WORK ORDER: If a line below contains "turquoise", add it to your tally, then answer with the tally alone.

#### EXCERPTED RECORDS

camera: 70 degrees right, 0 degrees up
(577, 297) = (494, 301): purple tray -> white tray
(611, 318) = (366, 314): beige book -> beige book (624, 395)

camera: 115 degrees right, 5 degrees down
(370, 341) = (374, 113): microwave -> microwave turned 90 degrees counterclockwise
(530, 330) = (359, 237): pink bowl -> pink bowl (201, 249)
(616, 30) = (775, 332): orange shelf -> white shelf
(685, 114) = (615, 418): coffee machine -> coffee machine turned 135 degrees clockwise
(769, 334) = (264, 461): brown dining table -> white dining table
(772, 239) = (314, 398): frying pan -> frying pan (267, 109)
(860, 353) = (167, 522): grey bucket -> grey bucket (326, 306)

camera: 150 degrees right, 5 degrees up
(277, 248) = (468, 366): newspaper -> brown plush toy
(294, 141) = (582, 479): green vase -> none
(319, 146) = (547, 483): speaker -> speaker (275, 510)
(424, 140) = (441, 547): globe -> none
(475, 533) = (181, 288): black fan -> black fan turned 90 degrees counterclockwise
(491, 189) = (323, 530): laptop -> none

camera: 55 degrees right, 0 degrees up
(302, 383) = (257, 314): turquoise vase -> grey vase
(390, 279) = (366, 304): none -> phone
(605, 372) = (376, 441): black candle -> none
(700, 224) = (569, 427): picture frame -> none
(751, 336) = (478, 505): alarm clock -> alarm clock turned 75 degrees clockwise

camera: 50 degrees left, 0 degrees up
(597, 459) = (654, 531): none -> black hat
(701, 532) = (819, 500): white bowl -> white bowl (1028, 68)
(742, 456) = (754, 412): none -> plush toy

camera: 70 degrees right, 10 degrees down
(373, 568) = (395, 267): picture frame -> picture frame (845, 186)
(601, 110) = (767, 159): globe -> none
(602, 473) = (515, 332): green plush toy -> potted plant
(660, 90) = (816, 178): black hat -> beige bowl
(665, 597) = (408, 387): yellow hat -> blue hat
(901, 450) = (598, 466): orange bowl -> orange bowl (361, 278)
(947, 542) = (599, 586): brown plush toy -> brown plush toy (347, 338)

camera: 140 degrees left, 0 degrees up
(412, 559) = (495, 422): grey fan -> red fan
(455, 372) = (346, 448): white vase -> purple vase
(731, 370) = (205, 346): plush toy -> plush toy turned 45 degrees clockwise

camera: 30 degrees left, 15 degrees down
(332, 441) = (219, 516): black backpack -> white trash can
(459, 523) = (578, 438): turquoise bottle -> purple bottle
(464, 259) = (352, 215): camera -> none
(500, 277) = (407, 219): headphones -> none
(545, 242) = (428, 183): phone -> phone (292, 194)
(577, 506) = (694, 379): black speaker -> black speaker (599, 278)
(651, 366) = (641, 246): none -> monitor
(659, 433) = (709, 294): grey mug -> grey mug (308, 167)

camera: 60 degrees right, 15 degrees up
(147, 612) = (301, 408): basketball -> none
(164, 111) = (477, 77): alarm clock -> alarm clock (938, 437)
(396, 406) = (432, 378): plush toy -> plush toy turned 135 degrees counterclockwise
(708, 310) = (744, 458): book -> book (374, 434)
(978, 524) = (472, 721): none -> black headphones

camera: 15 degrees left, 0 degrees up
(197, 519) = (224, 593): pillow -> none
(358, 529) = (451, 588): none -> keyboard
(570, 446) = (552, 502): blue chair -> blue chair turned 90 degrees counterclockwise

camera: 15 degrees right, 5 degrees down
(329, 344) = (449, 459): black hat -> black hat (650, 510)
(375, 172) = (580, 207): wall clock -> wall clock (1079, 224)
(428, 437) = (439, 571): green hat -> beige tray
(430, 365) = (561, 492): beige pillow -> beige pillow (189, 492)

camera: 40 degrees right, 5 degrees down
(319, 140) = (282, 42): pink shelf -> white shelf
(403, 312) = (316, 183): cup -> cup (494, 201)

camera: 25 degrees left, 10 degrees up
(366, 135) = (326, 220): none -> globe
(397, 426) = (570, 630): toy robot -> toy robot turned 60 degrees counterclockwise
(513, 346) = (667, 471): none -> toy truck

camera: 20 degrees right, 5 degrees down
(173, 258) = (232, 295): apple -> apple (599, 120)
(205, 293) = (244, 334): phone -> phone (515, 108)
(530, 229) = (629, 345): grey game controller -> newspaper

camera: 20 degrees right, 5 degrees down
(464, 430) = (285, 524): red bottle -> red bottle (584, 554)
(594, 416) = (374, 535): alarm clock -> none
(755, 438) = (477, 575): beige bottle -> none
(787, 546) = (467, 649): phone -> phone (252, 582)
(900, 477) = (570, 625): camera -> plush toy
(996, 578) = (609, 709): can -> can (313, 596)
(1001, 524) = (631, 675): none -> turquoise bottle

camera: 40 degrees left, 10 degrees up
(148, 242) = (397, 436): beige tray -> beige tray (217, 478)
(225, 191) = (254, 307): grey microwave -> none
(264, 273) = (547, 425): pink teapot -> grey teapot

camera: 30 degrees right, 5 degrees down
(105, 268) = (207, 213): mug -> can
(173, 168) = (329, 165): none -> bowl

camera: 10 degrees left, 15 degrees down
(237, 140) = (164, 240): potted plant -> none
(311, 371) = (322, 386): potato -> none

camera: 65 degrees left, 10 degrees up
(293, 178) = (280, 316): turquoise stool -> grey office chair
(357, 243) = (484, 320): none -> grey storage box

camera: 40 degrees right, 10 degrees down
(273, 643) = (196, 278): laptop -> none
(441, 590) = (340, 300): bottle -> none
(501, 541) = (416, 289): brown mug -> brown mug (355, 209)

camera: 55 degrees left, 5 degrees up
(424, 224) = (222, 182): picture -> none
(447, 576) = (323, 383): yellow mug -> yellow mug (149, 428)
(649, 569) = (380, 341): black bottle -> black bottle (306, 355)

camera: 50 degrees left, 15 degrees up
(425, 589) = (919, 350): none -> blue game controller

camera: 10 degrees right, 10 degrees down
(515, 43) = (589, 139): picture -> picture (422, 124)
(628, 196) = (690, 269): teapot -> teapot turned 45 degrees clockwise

########

ANSWER SECTION: 4